* _PAGE TEXT_:

Prerequisites: Single deterministic simulation

What is CCT?

CCT (Critical Clearing Time) is a classic transient-stability metric:

"After a fault, how many seconds can pass before clearing it, and still keep the system stable?"

  • Cleared early → short disturbance, system recovers.
  • Cleared late → rotor angles drift too far apart, the system loses synchronism.

CCT is the boundary between stable and unstable. Algorithmically it's a bisection search: try fault durations in [low, high] repeatedly, narrowing in on the boundary.

YAML template

mode: cct

case_pf:  case39
case_dyn: case39dyn
power_flow: {kind: newton}
solver:     {kind: modified_euler}

cct:
  bus: 16             # faulted bus
  t_fault: 0.2        # fault apply time (fixed)
  low: 0.01           # bisection lower bound (must be stable)
  high: 0.30          # bisection upper bound (must be unstable)
  tol: 0.005          # convergence tolerance [s]
  max_iter: 15        # maximum bisection iterations
  stability_filter:
    kind: angle_stability      # how to judge stability
    params:
      max_dev_deg: 180.0

verbose: 1

Run it

python -m pylectra run examples/cct_case39.yaml

Output:

[cct] bracket check: low=0.01, high=0.3 (snapped to step 0.001)
[cct] iter  0: duration=0.1500 → unstable
[cct] iter  1: duration=0.0750 → stable
[cct] iter  2: duration=0.1125 → stable
[cct] iter  3: duration=0.1310 → unstable
[cct] iter  4: duration=0.1218 → stable
[cct] iter  5: duration=0.1264 → stable
[cct] iter  6: duration=0.1287 → unstable
[cct] iter  7: duration=0.1276 → unstable
[cct] CCT ≈ 0.1264 s (bracket [0.1264, 0.1276], 8 iters, converged=True)

Each iteration runs a full simulation (~10 total). For case39 + bus 16, CCT ≈ 127 ms.

Bracket sanity checks

Before bisecting, pylectra verifies:

  • duration = low → must be stable (otherwise CCT lies below low; result invalid).
  • duration = high → must be unstable (otherwise CCT lies above high; bracket misses it).

If either check fails, no bisection runs — instead a warning:

CCT outside bracket [0.01, 0.30]; widen the bracket.

Choosing a stability criterion

cct.stability_filter defines "what counts as stable". Two common picks:

stability_filter:
  kind: angle_stability
  params:
    max_dev_deg: 180.0    # any rotor angle further than 180° from the COI = lost synchronism

180° is the textbook first-swing threshold. For conservative studies use 120° or 90°.

voltage_range (voltage stability)

* _EXTRACTED RECORDS_:
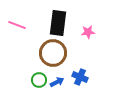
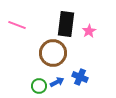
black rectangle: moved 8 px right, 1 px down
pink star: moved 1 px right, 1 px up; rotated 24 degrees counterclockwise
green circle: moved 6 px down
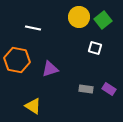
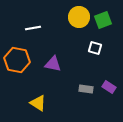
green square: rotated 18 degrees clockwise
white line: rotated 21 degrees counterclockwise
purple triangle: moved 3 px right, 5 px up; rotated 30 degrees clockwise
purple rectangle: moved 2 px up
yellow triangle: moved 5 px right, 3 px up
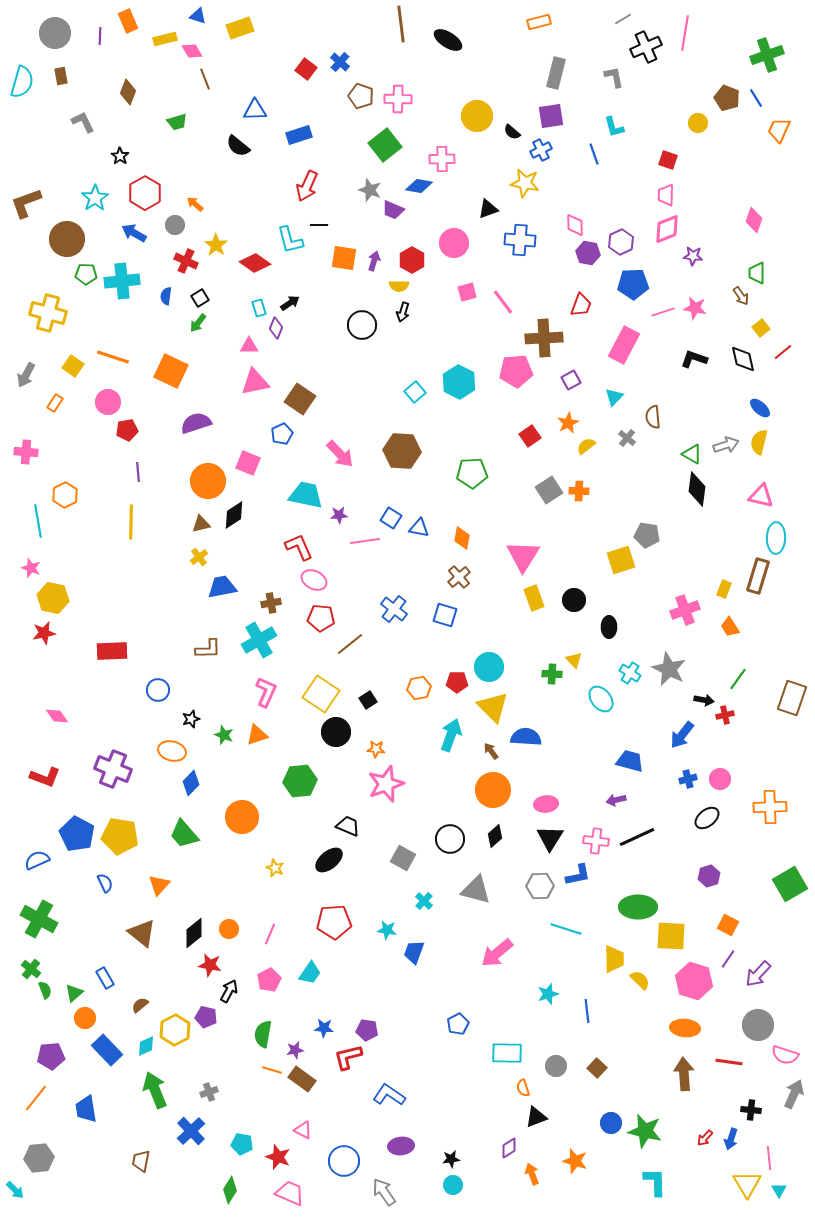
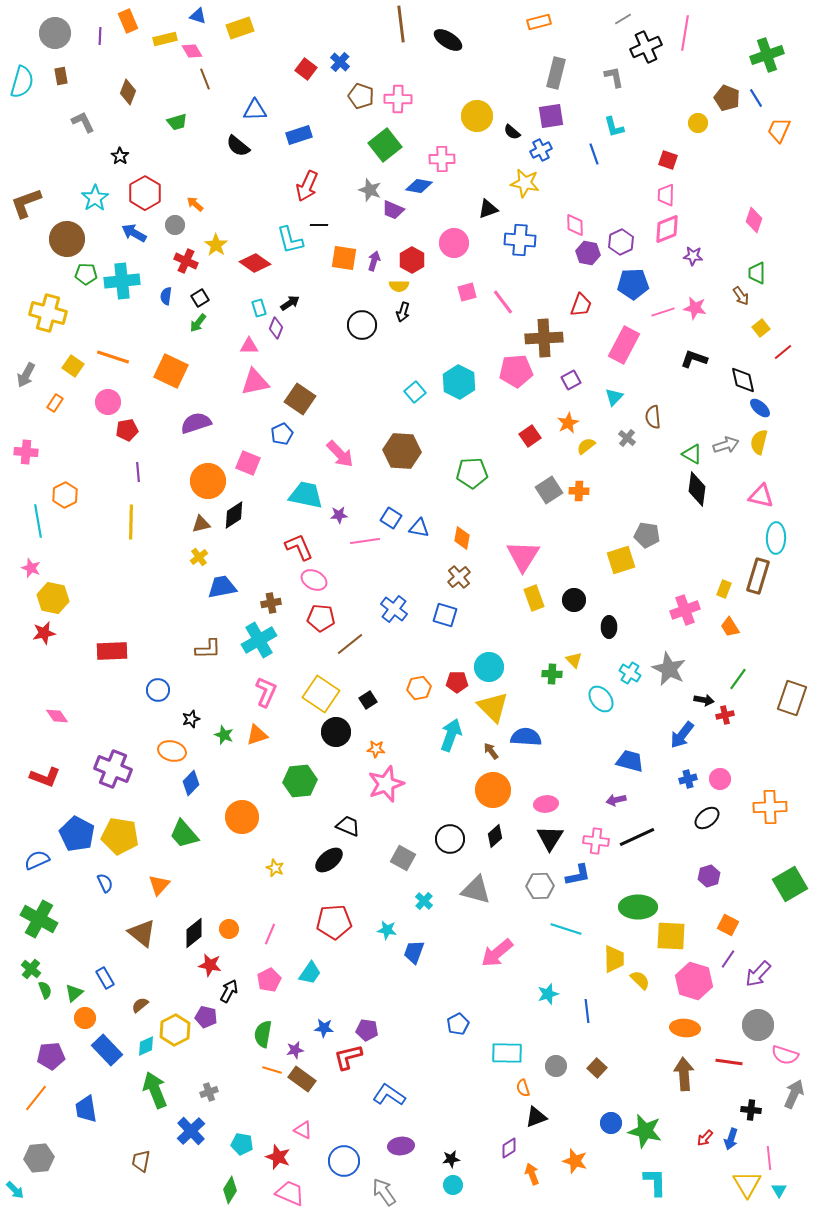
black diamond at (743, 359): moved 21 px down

...

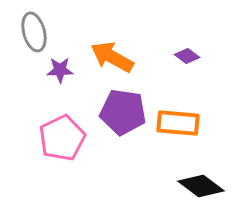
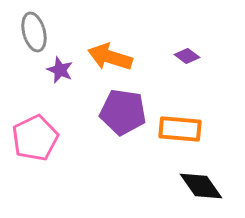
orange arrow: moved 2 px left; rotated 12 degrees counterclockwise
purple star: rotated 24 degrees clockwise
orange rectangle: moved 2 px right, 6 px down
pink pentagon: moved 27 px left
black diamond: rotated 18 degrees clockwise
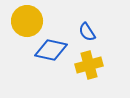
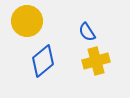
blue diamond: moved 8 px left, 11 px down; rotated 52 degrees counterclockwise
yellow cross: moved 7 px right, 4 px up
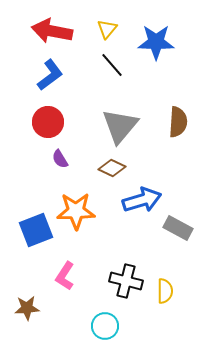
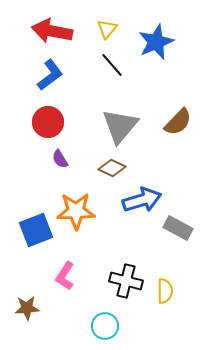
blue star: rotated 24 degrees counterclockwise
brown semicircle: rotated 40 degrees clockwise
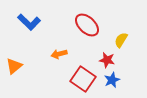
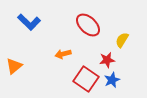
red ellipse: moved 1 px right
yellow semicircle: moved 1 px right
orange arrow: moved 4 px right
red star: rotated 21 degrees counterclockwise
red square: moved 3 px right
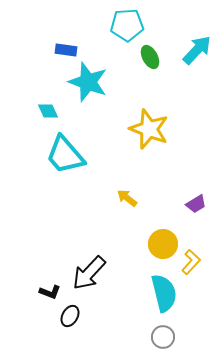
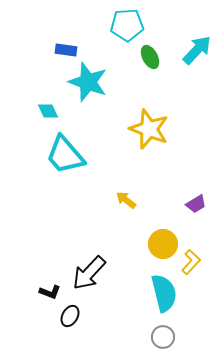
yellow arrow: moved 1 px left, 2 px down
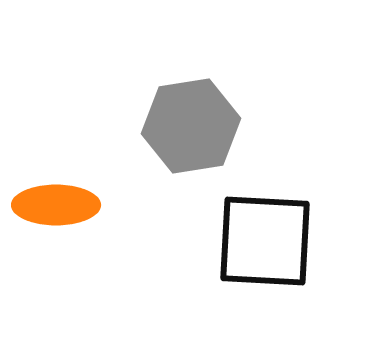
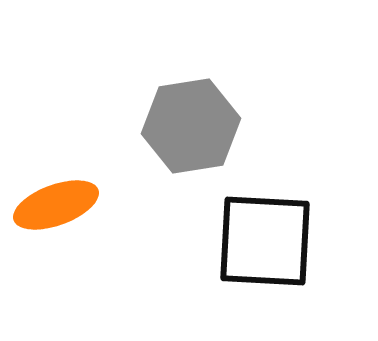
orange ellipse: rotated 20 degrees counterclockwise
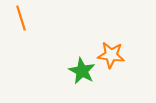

...

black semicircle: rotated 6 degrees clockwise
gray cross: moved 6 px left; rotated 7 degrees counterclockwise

* _STATED PROBLEM_: In the page text on critical clearing time, which rotor-angle thresholds are recommended for conservative studies?

* _WRITTEN ANSWER_: 120° or 90°.